### WHAT TO WORK ON
Output verbatim the line with "Breast MRI (dynamic contrast-enhanced), one axial slice." together with every line beneath it, ending at the last line of the entries.

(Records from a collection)
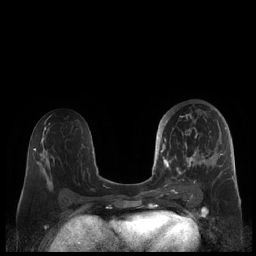
Breast MRI (dynamic contrast-enhanced), one axial slice; slice 104 of 248 in the series (ordered by position); dynamic contrast-enhanced series, time point 2 of 7 at this slice position (early post-contrast); 1.5 T; TE 1.9 ms, TR 4.1 ms; 0.8 mm slice thickness; 256 × 256 image matrix. Female patient.
Outlined on this slice (semi-automatically segmented with operator editing):
- enhancing-tissue mask used for the functional tumour volume (all voxels passing the contrast-enhancement thresholds inside the analysis volume; usually the tumour): bounding box <159,109,227,190> (left, top, right, bottom; pixels)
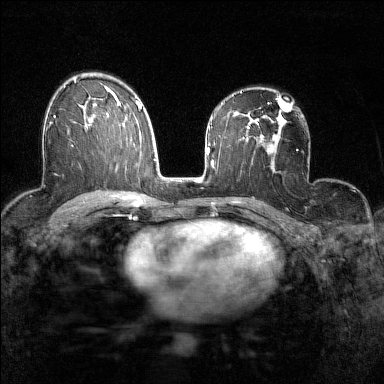
Breast MRI (dynamic contrast-enhanced), one axial slice; position 93 of 160 along the scan axis; dynamic contrast-enhanced series, time point 2 of 7 at this slice position (early post-contrast); 1.5 T; TE 1.8 ms, TR 5 ms; 1 mm slice thickness; 384 × 384 image matrix. Female patient.
Structures marked on this image (semi-automatically segmented with operator editing):
- enhancing-tissue mask used for the functional tumour volume (all voxels passing the contrast-enhancement thresholds inside the analysis volume; usually the tumour): bounding box [x1, y1, x2, y2] px = [49, 105, 84, 124]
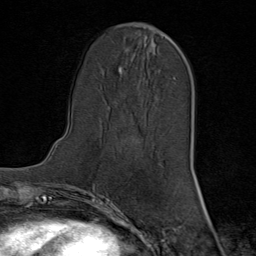
Breast MRI (dynamic contrast-enhanced), one axial slice. Cropped to one breast. Dynamic contrast-enhanced series, time point 2 of 8 at this slice position (early post-contrast). 1.5 T. TE 1.8 ms, TR 4.3 ms. 2 mm slice thickness. 256 × 256 image matrix, field of view 180 × 180 mm. Female patient.
Outlined on this slice (semi-automatically segmented with operator editing):
- enhancing-tissue mask used for the functional tumour volume (all voxels passing the contrast-enhancement thresholds inside the analysis volume; usually the tumour): bounding box [x1, y1, x2, y2] px = [168, 36, 172, 40]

### EXERCISE OUTPUT
Breast MRI (dynamic contrast-enhanced), one axial slice. Cropped to one breast. Dynamic contrast-enhanced series, time point 2 of 8 at this slice position (early post-contrast). 1.5 T. TE 1.8 ms, TR 4.3 ms. 2 mm slice thickness. 256 × 256 image matrix, field of view 180 × 180 mm. Female patient.
Outlined on this slice (semi-automatically segmented with operator editing):
- enhancing-tissue mask used for the functional tumour volume (all voxels passing the contrast-enhancement thresholds inside the analysis volume; usually the tumour): bounding box [x1, y1, x2, y2] px = [168, 36, 172, 40]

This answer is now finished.